Stored data entries
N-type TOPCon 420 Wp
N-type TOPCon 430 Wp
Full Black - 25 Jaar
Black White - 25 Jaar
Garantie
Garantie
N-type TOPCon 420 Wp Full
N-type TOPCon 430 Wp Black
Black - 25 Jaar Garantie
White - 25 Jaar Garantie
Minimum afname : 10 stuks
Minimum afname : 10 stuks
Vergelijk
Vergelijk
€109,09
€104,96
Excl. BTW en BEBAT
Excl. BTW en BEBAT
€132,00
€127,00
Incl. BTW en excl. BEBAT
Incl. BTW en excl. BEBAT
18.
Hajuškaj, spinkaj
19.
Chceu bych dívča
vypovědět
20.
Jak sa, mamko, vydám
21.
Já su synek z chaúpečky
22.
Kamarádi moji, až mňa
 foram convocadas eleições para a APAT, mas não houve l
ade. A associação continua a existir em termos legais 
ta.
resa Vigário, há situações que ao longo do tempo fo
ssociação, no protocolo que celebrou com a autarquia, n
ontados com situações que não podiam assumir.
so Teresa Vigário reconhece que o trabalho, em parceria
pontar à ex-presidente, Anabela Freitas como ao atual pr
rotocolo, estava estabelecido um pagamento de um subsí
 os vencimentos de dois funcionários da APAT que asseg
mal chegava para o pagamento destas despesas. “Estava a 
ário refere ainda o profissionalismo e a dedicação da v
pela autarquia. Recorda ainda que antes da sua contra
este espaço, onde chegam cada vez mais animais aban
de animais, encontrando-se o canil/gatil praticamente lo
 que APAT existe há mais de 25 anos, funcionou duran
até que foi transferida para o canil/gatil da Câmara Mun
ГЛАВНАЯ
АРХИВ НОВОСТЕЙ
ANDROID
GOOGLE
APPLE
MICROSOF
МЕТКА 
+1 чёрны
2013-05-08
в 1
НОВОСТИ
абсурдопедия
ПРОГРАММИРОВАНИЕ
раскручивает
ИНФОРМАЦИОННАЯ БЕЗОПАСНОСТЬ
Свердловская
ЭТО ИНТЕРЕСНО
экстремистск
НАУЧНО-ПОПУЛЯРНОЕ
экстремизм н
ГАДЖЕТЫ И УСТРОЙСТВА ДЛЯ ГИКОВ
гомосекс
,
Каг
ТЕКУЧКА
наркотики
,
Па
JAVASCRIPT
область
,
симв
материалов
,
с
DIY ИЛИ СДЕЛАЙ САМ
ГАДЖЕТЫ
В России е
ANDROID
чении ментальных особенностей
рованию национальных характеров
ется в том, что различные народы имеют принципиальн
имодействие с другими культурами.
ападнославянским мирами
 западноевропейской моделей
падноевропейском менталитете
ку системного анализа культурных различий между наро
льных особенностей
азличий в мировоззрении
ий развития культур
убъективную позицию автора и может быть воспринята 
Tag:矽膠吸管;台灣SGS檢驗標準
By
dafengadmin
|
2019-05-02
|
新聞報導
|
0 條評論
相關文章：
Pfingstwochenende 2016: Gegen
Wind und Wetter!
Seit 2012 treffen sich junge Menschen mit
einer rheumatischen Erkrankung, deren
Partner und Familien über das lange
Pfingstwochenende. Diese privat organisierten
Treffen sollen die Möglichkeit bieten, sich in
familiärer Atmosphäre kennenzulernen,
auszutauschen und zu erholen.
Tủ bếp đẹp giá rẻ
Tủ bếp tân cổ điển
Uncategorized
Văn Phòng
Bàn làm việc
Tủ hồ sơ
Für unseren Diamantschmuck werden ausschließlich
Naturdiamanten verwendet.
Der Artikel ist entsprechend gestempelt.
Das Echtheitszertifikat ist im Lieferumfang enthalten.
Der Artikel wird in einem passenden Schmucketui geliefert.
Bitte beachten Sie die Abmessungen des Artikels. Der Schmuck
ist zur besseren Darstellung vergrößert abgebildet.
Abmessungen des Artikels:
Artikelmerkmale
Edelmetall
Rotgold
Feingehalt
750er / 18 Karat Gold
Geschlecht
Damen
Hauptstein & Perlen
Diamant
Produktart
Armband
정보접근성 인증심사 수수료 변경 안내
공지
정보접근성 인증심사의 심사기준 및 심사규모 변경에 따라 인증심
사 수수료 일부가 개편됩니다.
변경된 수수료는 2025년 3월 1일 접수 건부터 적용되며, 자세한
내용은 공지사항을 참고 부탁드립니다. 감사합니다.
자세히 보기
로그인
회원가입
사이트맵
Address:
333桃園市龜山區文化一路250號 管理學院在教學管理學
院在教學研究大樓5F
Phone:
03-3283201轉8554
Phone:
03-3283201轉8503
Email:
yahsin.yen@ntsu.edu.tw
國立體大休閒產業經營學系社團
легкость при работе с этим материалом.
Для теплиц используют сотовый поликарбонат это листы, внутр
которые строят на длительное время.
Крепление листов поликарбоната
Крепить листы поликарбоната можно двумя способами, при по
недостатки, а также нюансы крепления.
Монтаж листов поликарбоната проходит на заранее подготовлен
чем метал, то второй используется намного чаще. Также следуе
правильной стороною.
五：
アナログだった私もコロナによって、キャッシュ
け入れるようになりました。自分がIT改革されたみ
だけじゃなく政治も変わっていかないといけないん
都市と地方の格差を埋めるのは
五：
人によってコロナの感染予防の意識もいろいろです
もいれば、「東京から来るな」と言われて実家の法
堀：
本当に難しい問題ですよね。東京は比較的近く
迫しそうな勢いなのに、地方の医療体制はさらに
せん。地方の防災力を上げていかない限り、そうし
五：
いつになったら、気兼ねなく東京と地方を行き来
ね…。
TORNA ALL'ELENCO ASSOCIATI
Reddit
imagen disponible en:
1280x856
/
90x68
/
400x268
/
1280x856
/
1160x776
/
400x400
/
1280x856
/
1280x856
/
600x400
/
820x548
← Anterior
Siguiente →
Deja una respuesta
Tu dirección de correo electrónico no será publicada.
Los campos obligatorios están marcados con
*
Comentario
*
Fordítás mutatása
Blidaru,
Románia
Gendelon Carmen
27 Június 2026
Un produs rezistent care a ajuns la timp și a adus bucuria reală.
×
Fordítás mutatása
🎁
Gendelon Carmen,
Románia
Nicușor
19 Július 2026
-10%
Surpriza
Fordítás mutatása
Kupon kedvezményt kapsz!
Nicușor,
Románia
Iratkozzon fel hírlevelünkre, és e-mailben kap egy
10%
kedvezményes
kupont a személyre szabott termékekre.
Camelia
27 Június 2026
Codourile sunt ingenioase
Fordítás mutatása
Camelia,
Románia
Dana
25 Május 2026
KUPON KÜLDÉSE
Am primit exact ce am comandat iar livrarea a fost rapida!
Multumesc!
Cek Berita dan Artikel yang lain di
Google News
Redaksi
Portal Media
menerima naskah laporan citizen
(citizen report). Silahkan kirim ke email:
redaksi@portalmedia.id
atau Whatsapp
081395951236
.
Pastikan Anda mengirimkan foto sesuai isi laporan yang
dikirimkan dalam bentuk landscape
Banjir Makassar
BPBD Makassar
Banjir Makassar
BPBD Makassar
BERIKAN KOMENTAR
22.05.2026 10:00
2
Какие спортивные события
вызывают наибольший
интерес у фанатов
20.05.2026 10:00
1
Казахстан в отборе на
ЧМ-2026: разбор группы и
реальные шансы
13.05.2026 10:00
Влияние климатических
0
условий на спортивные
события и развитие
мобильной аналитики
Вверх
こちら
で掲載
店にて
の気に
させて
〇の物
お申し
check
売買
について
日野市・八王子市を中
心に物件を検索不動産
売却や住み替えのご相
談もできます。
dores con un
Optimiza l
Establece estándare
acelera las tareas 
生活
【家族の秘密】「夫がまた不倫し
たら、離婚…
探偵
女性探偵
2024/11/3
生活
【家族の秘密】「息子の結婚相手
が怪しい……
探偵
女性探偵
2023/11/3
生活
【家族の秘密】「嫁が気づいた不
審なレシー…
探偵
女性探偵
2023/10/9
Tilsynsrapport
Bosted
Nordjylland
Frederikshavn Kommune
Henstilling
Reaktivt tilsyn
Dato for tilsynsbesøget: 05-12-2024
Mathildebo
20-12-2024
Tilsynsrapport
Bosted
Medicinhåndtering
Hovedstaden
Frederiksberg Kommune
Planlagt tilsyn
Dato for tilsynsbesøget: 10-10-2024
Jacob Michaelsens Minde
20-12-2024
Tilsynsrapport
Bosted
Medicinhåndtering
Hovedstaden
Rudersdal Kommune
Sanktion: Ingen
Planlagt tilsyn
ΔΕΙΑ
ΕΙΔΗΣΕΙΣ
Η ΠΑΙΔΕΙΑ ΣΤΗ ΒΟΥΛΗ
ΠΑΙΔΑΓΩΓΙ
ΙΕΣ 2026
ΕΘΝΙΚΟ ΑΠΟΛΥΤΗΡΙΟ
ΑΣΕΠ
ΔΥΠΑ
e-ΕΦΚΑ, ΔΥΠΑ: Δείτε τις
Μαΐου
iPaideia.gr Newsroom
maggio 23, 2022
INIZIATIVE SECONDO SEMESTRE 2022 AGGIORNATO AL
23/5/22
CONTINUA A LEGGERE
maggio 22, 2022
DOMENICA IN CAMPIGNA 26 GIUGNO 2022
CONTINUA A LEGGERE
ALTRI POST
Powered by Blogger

▸ Required work:
Which lines above hold the string "canil"? Copy each of them.

▸ Answer space:
de animais, encontrando-se o canil/gatil praticamente lo
até que foi transferida para o canil/gatil da Câmara Mun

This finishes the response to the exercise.